COMPLETE THE FOLLOWING:
[a] From the passage on DV bans, quote word for word the part that opens with the words containing "21.5. From the" and closes with "of formal proceedings.".
[b] In the passage on DV bans, when a show cause notice is issued during a Court of Inquiry on the basis of documentary evidence, from what date is the DV ban imposed?

EXERCISE TEXT:
::::

21.2. Paragraph 2 of the policy says that DV ban is imposed only when the competent disciplinary authority comes to a conclusion that a prima facie case is made out against an officer. Such a situation arises as soon as the competent disciplinary authority applies its mind to the facts and circumstances of the case and issues directions for initiation of disciplinary or administrative proceedings against the officer on the basis of Court of Inquiry proceedings. Imposition of DV ban, therefore, has its origin in the decision of the Commander to initiate disciplinary/ administrative action against an officer.
21.3. In case show cause notice has been issued while conducting Court of Inquiry on the basis of documentary evidence, then DV ban will be imposed from the date of issuance of show cause notice by the competent authority. Paragraph 6 is relevant and says as follows:
6. In cases of officers seconded to organisations like DGBR, R&D Organizations etc, the borrowing departments will carry out their preliminary investigations into the alleged misdemeanour (in which the seconded officer will be given a chance to put across his case and defend himself) and forward it to DV Dte (DV-2) along with their recommendations for taking action as per the provisions of the Army Act. This will be investigated through a formal inquiry as prescribed under the Act and Rules made there under on comd and cont aspects by SD Dte. The outcome of the C of I/action under AR 22 (without carrying out a C of I) will be processed by DV Dte (DV-2) to progress ban imposition.
21.4. What paragraph 6 says is that in cases of officers seconded to organizations like Directorate General of Border Roads, Research and Development organizations etc, the borrowing departments will carry out their preliminary investigations into the alleged misdemeanour in which the seconded officer will be given a chance to put across his case and defend himself and thereafter forward it to the discipline and vigilance department along with their recommendations for taking action as per provisions of the Army Act, 1950. This will be investigated through a formal inquiry as prescribed under Army Act and the Army Rules. Outcome of the Court of Inquiry or action under Army Rule will be processed by the discipline and vigilance department to progress ban imposition.
21.5. From the above, it is evident that DV ban is imposed only when the competent disciplinary authority (in this case Rajya Raksha Mantri) comes to the conclusion that prima facie case is made out against the officer. Such occasion would arise on the basis of Court of Inquiry proceedings or where show cause notice has been issued while conducting Court of Inquiry on the basis of documentary evidence. In cases of officers seconded to organizations like DGQA, there must be first a preliminary investigation where the seconded officer will have to be given a chance to defend himself and thereafter forward it to the discipline and vigilance department along with the recommendations of formal proceedings.
21.6. On the basis of the above, there would have to be a formal inquiry under the Army Act, 1950 and the Rules made thereunder. Outcome of the Court of Inquiry would be processed by the discipline and vigilance department to progress the ban imposition. Therefore, a DV ban cannot be imposed on a service officer who is on permanent secondment to DGQA unless the above conditions are fulfilled.

::::

PROVIDED MATERIAL:
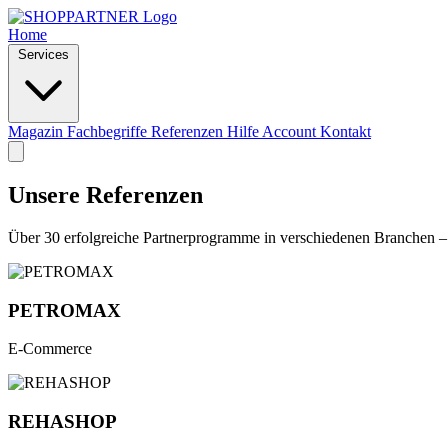
Home
Services
Magazin
Fachbegriffe
Referenzen
Hilfe
Account
Kontakt
Unsere Referenzen
Über 30 erfolgreiche Partnerprogramme in verschiedenen Branchen 
PETROMAX
E-Commerce
REHASHOP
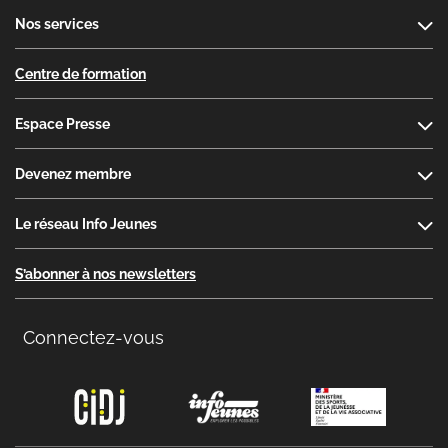
Nos services
Centre de formation
Espace Presse
Devenez membre
Le réseau Info Jeunes
S’abonner à nos newsletters
Connectez-vous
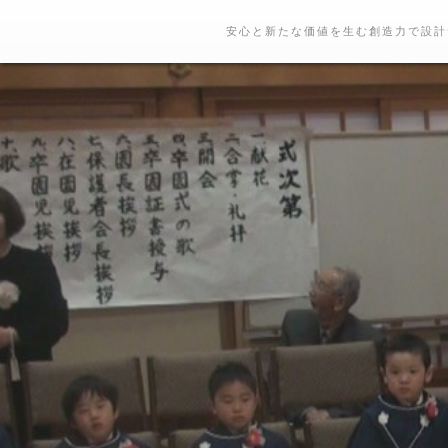
安心と新たな価値を生む創造力で設計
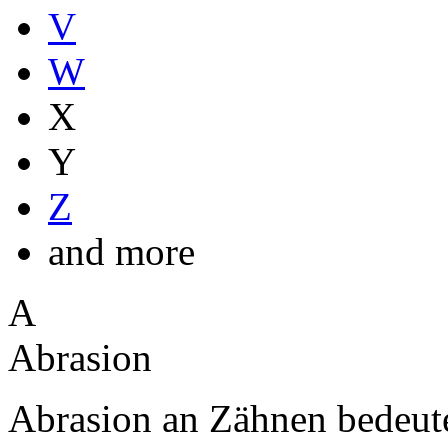
V
W
X
Y
Z
and more
A
Abrasion
Abrasion an Zähnen bedeute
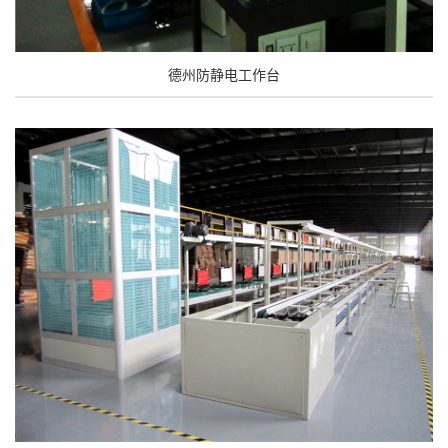
德州防静电工作台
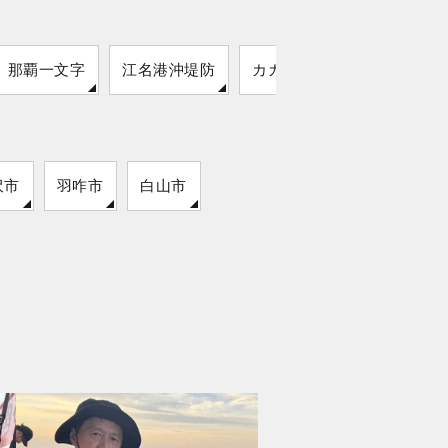
那覇一文字
江名港沖堤防
カガ島
大黒海岸
沢市
羽咋市
白山市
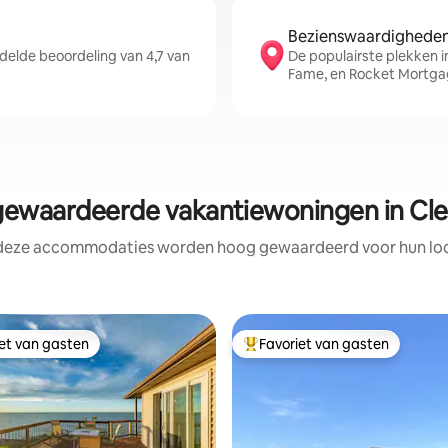
Bezienswaardigheden 
elde beoordeling van 4,7 van
De populairste plekken in
Fame, en Rocket Mortga
ewaardeerde vakantiewoningen in Cle
 deze accommodaties worden hoog gewaardeerd voor hun loca
iet van gasten
Favoriet van gasten
iet van gasten
Topfavoriet van gasten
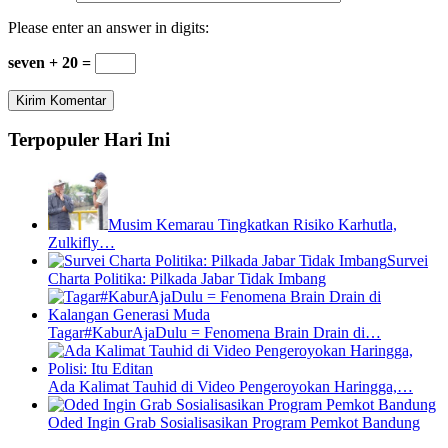
Please enter an answer in digits:
seven + 20 =
Terpopuler Hari Ini
Musim Kemarau Tingkatkan Risiko Karhutla,
Zulkifly…
Survei
Charta Politika: Pilkada Jabar Tidak Imbang
Tagar#KaburAjaDulu = Fenomena Brain Drain di…
Ada Kalimat Tauhid di Video Pengeroyokan Haringga,…
Oded Ingin Grab Sosialisasikan Program Pemkot Bandung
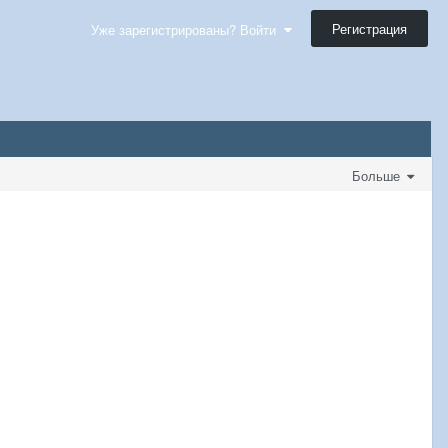
Регистрация
Уже зарегистрированы? Войти
Больше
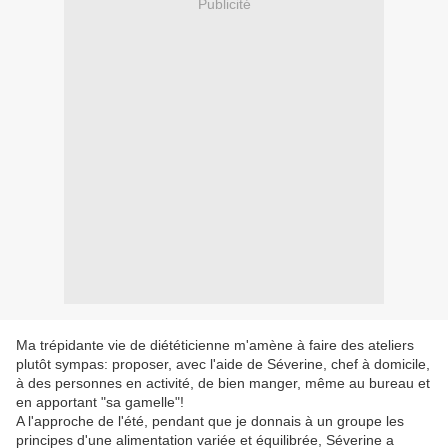
Publicité
Ma trépidante vie de diététicienne m'amène à faire des ateliers
plutôt sympas: proposer, avec l'aide de Séverine, chef à domicile,
à des personnes en activité, de bien manger, même au bureau et
en apportant "sa gamelle"!
A l'approche de l'été, pendant que je donnais à un groupe les
principes d'une alimentation variée et équilibrée, Séverine a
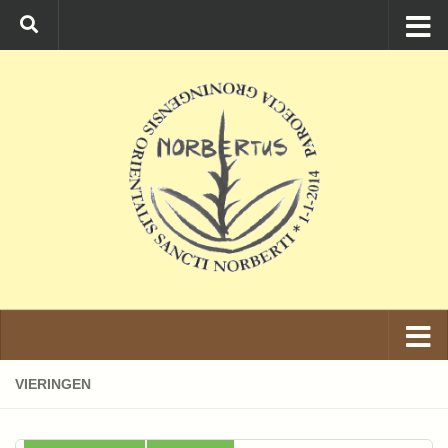
Ga naar de inhoud
VIERINGEN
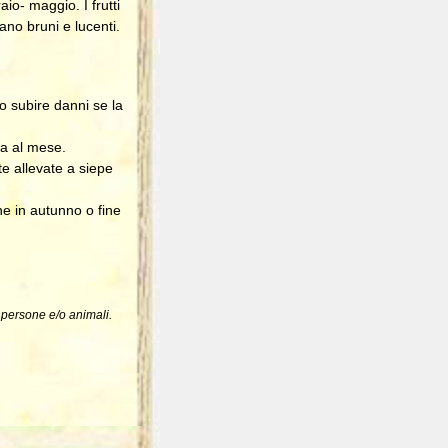
aio- maggio. I frutti
ano bruni e lucenti.
 subire danni se la
a al mese.
e allevate a siepe
ne in autunno o fine
a persone e/o animali.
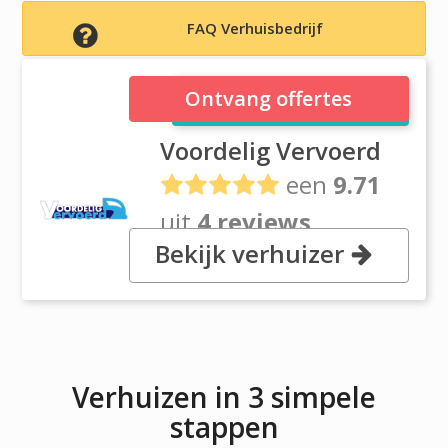
FAQ Verhuisbedrijf
Voordelig Vervoerd
Ontvang offertes
Voordelig Vervoerd
een
9.71
uit
4 reviews
Bekijk verhuizer
Camphuysenstraat 156, 9721 KK
Groningen
Verhuizen in 3 simpele
stappen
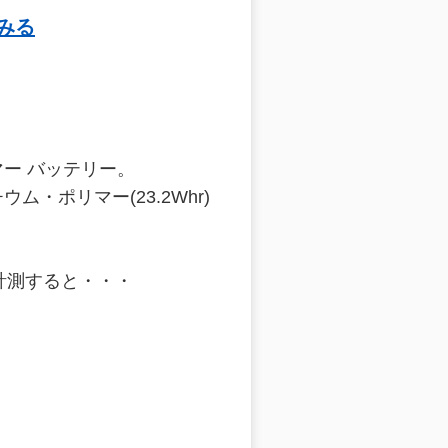
てみる
ー バッテリー。
・ポリマー(23.2Whr)
計測すると・・・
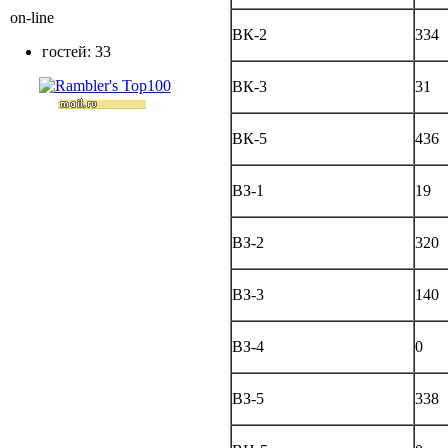
on-line
ВК-2
334
гостей: 33
ВК-3
31
ВК-5
436
ВЗ-1
19
ВЗ-2
320
ВЗ-3
140
ВЗ-4
0
ВЗ-5
338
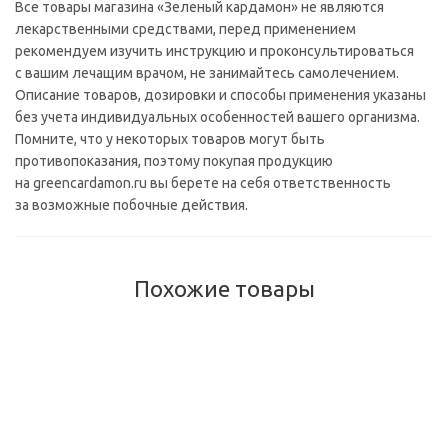
Все товары магазина «Зеленый кардамон» не являются
лекарственными средствами, перед применением
рекомендуем изучить инструкцию и проконсультироваться
с вашим лечащим врачом, не занимайтесь самолечением.
Описание товаров, дозировки и способы применения указаны
без учета индивидуальных особенностей вашего организма.
Помните, что у некоторых товаров могут быть
противопоказания, поэтому покупая продукцию
на greencardamon.ru вы берете на себя ответственность
за возможные побочные действия.
Похожие товары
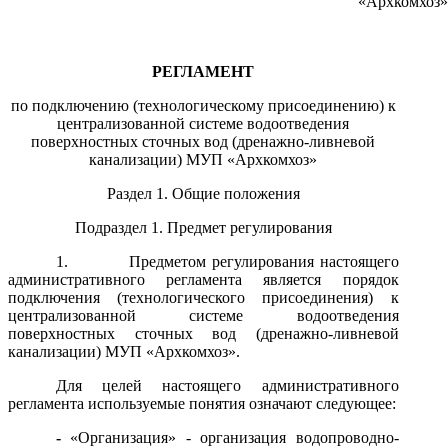
«Архкомхоз»
РЕГЛАМЕНТ
по подключению (технологическому присоединению) к
централизованной системе водоотведения
поверхностных сточных вод (дренажно-ливневой
канализации) МУП «Архкомхоз»
Раздел 1. Общие положения
Подраздел 1. Предмет регулирования
1.
Предметом регулирования настоящего
административного регламента является порядок
подключения (технологического присоединения) к
централизованной системе водоотведения
поверхностных сточных вод (дренажно-ливневой
канализации) МУП «Архкомхоз».
Для целей настоящего административного
регламента используемые понятия означают следующее:
-
«Организация» -
организация водопроводно-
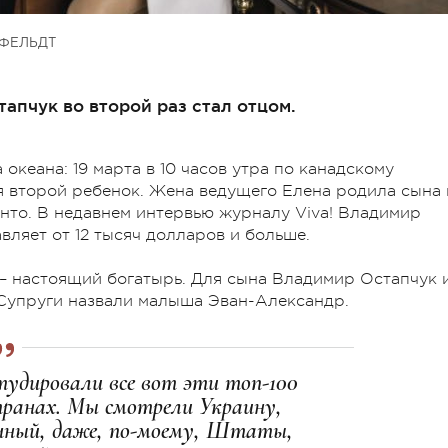
ФЕЛЬДТ
пчук во второй раз стал отцом.
 океана: 19 марта в 10 часов утра по канадскому
 второй ребенок. Жена ведущего Елена родила сына 
онто. В недавнем интервью журналу Viva! Владимир
вляет от 12 тысяч долларов и больше.
 – настоящий богатырь. Для сына Владимир Остапчук 
 Супруги назвали малыша Эван-Александр.
удировали все вот эти топ-100
транах. Мы смотрели Украину,
ычный, даже, по-моему, Штаты,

::::

SOLUTIONS TO THE TASKS:
[a]
21.5. From the above, it is evident that DV ban is imposed only when the competent disciplinary authority (in this case Rajya Raksha Mantri) comes to the conclusion that prima facie case is made out against the officer. Such occasion would arise on the basis of Court of Inquiry proceedings or where show cause notice has been issued while conducting Court of Inquiry on the basis of documentary evidence. In cases of officers seconded to organizations like DGQA, there must be first a preliminary investigation where the seconded officer will have to be given a chance to defend himself and thereafter forward it to the discipline and vigilance department along with the recommendations of formal proceedings.

[b] From the date the competent authority issues the show cause notice.